### WHAT YOU HAVE TO DO
If a record contains a picture, leave the picture out and copy everything else exactly.

*** Begin section ***

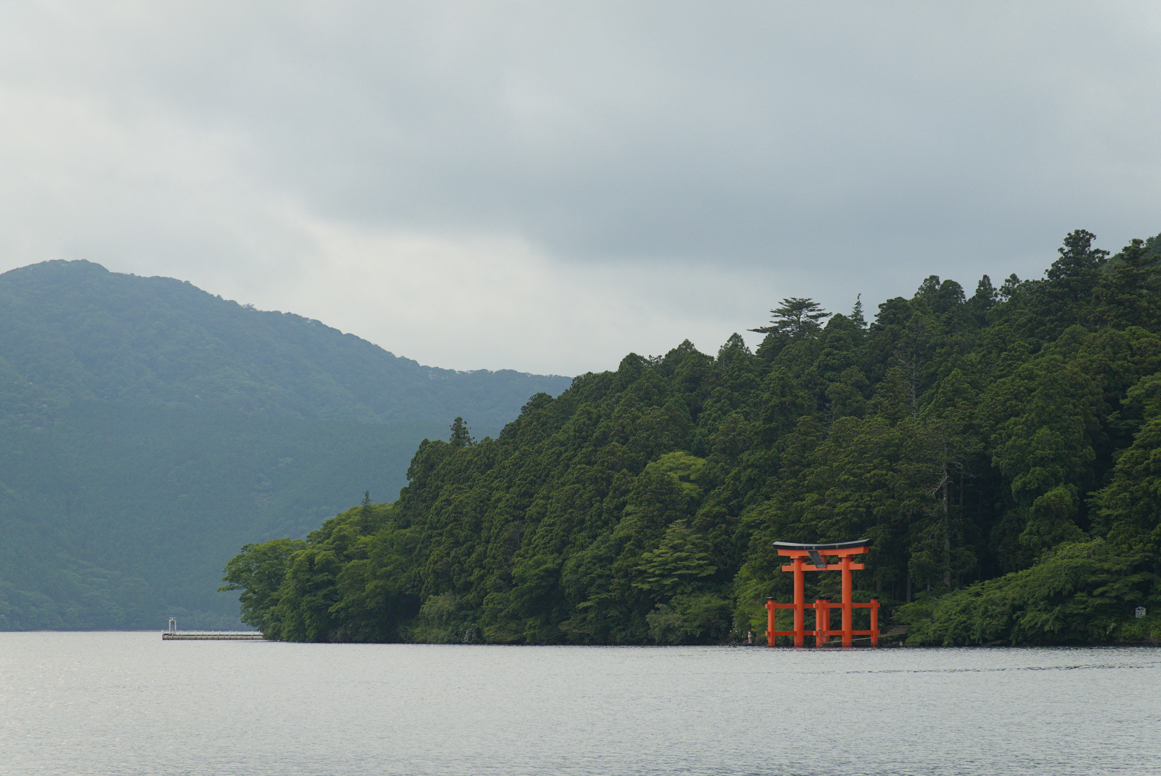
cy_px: 388
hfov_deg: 15.2
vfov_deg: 10.2
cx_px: 580
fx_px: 4357
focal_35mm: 135
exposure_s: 1/320
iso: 100
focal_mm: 49.7
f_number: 4.5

*** End section ***

### RESPONSE TO THE TASK
cy_px: 388
hfov_deg: 15.2
vfov_deg: 10.2
cx_px: 580
fx_px: 4357
focal_35mm: 135
exposure_s: 1/320
iso: 100
focal_mm: 49.7
f_number: 4.5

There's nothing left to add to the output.